Requirement: Copy the rows below word for word, leaving out the pictures.

Information given:

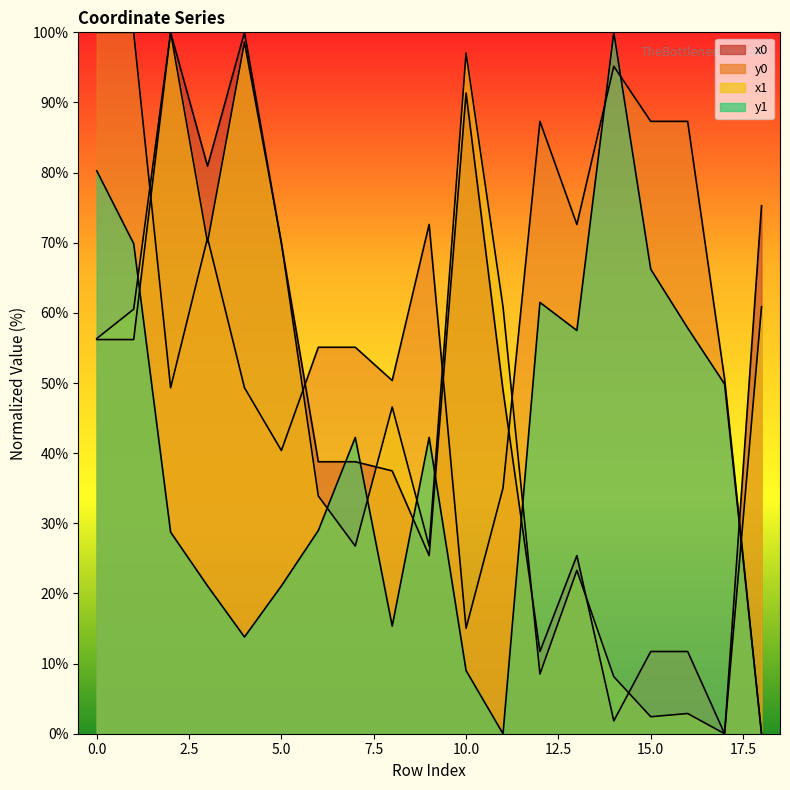

Is the value of x1 at 3 greater than the value of y1 at 17?

Yes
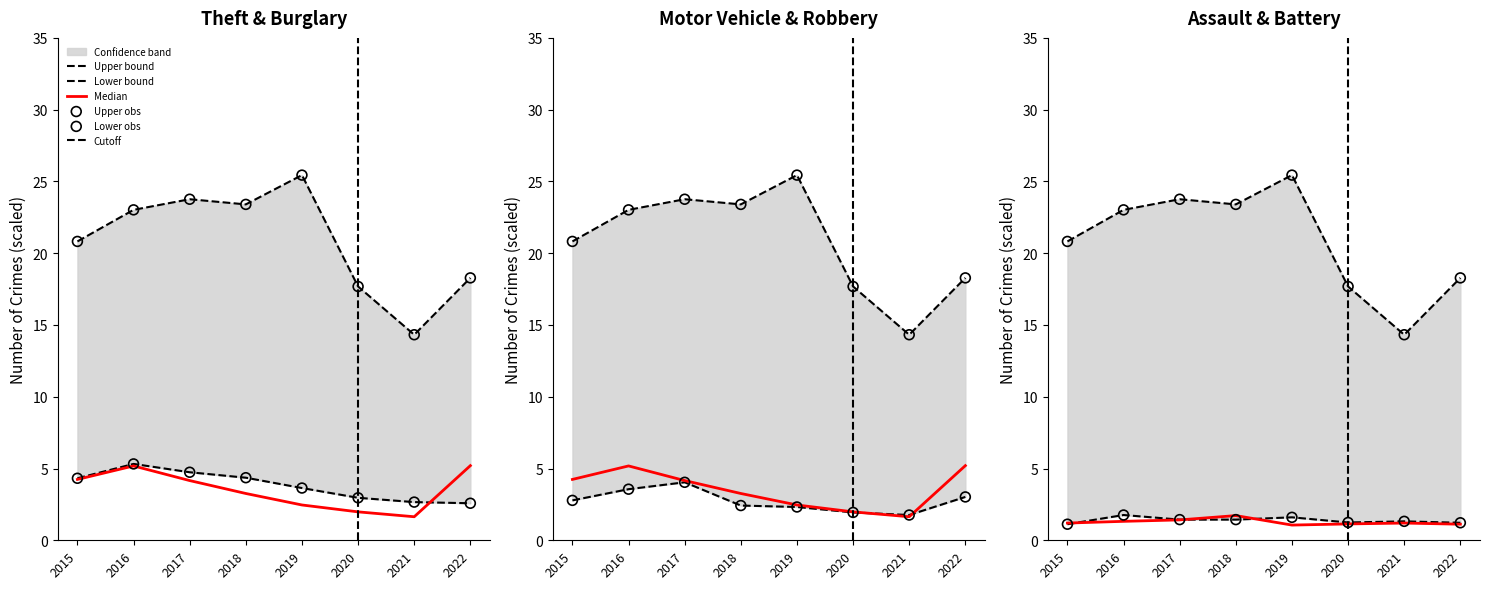

What is the total value across all series at 2015?

34.5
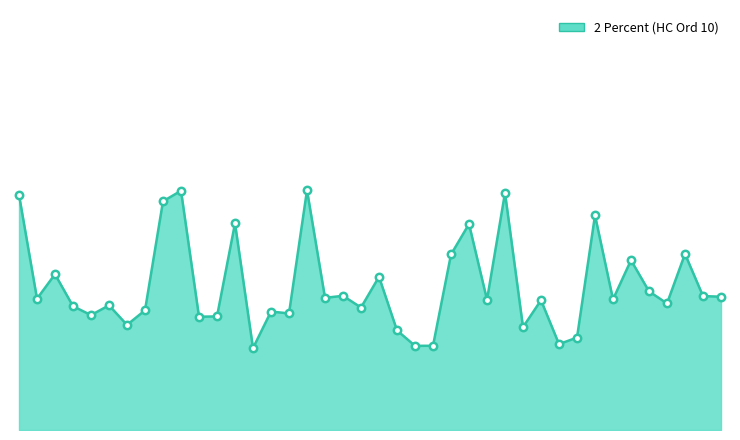

How many lines are shown in the chart?

1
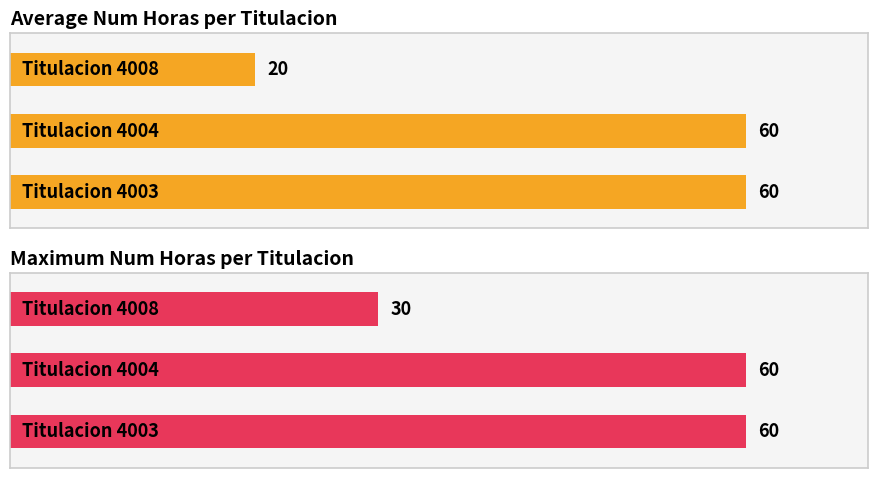

What is the sum of all Maximum Num Horas per Titulacion values?

150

Worked solution:
Is the value of x1 at 3 greater than the value of y1 at 17?

Yes

What is the total value across all series at 2015?

34.5

How many lines are shown in the chart?

1

What is the sum of all Maximum Num Horas per Titulacion values?

150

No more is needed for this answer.